Vibration analysis of functionally graded plate with a moving mass

Abstract

A hybrid method is proposed to predict the dynamic behavior of functionally graded (FG) plate subjected to a moving mass. The governing equations of motion of FG plate are derived using the Kirchhoff plate theory and Lagrange equation. Improved Rayleigh–Ritz solution is used to treat the spatial partial derivatives. Penalty method is employed to deal with the constraints, and the energy terms due to boundary conditions are included in Lagrange, hence it is not necessary to particularly consider the constraints in the modeling process. And the combination of simple polynomials and trigonometric functions is selected as the admissible functions. The advantage of this improvement in Rayleigh–Ritz method is that it is not needed to find satisfied admissible functions for different boundary conditions while the convergence of the solution is improved.

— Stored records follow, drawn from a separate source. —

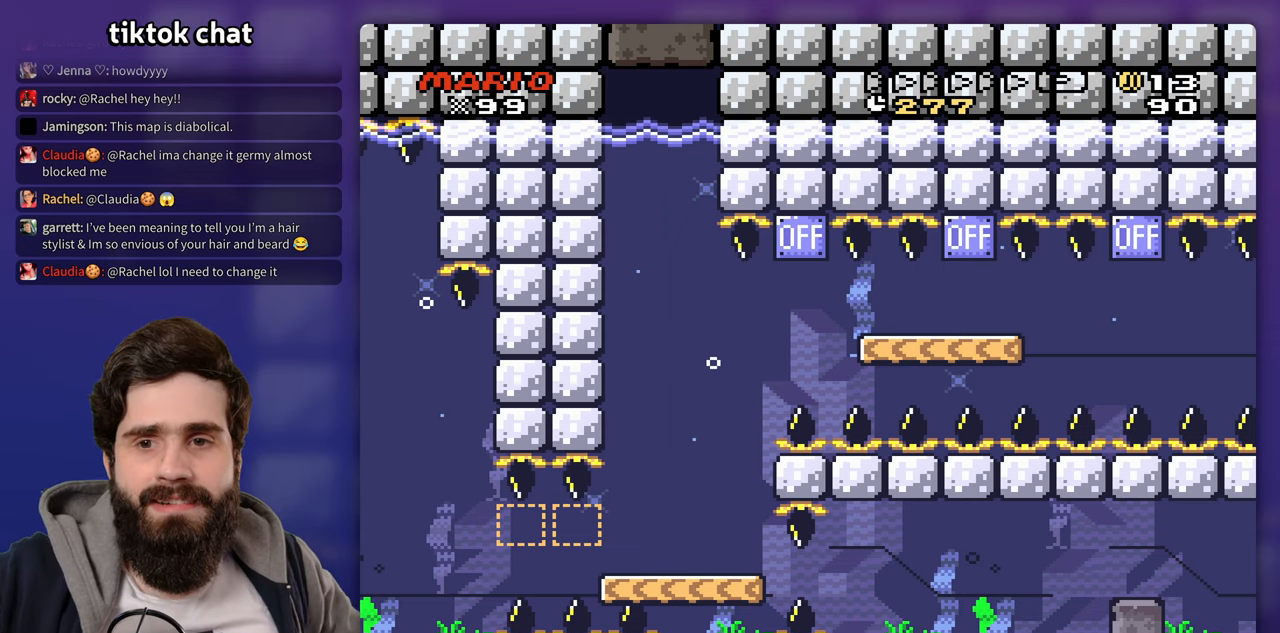
{"dt_ms": 500, "buttons": ["L1"], "events": [[267, "L1", "down"]]}
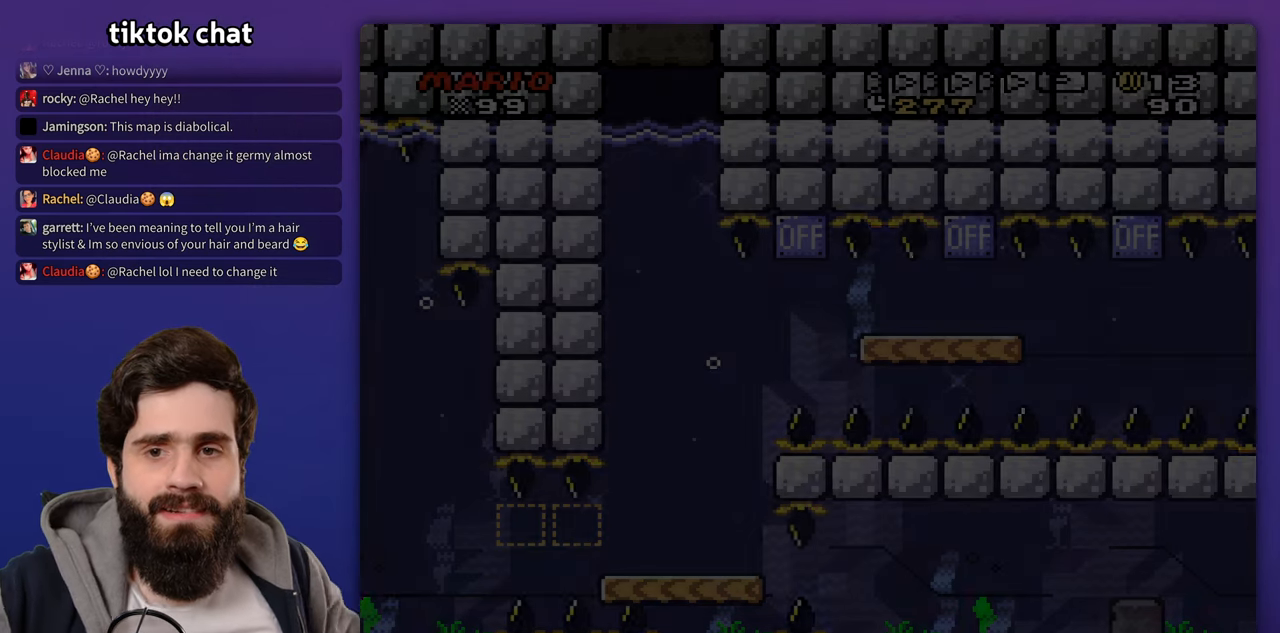
{"dt_ms": 500, "buttons": ["X"]}
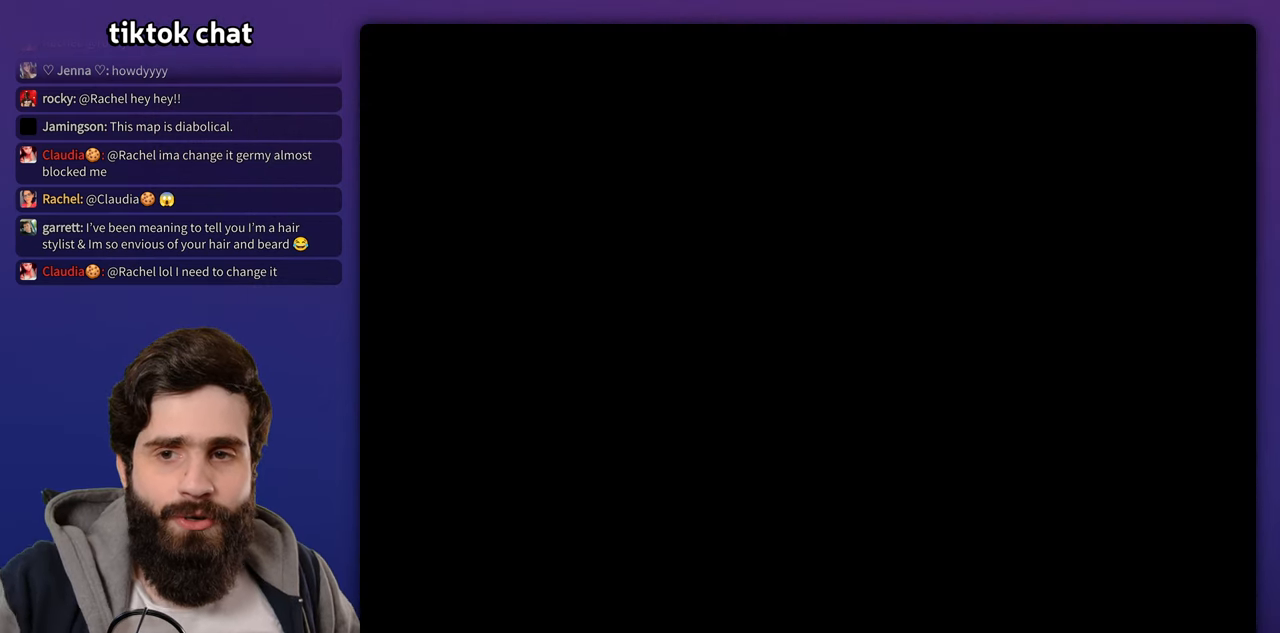
{"dt_ms": 500, "buttons": [], "events": [[100, "X", "up"], [333, "DPAD_DOWN", "down"], [333, "X", "down"], [400, "DPAD_DOWN", "up"], [433, "X", "up"]]}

Meanwhile, the method can be used to handle the versatile boundary conditions. Differential quadrature method (DQM) as a step-by-step time integration scheme is employed for discretization of temporal derivatives. The validated results show that the presented method is very reliable and efficient, and its convergence and accuracy are also better compared to finite element method for solving the dynamic problems of FG plate with moving loads (force and mass). Moreover, the influences of material properties and boundary conditions on maximum dynamic deflections are investigated, as well as moving speeds and inertial effects of loads (mass and force). Although only four edge boundary conditions are addressed in the present work, the proposed procedure is applicable for any arbitrary edge boundary conditions.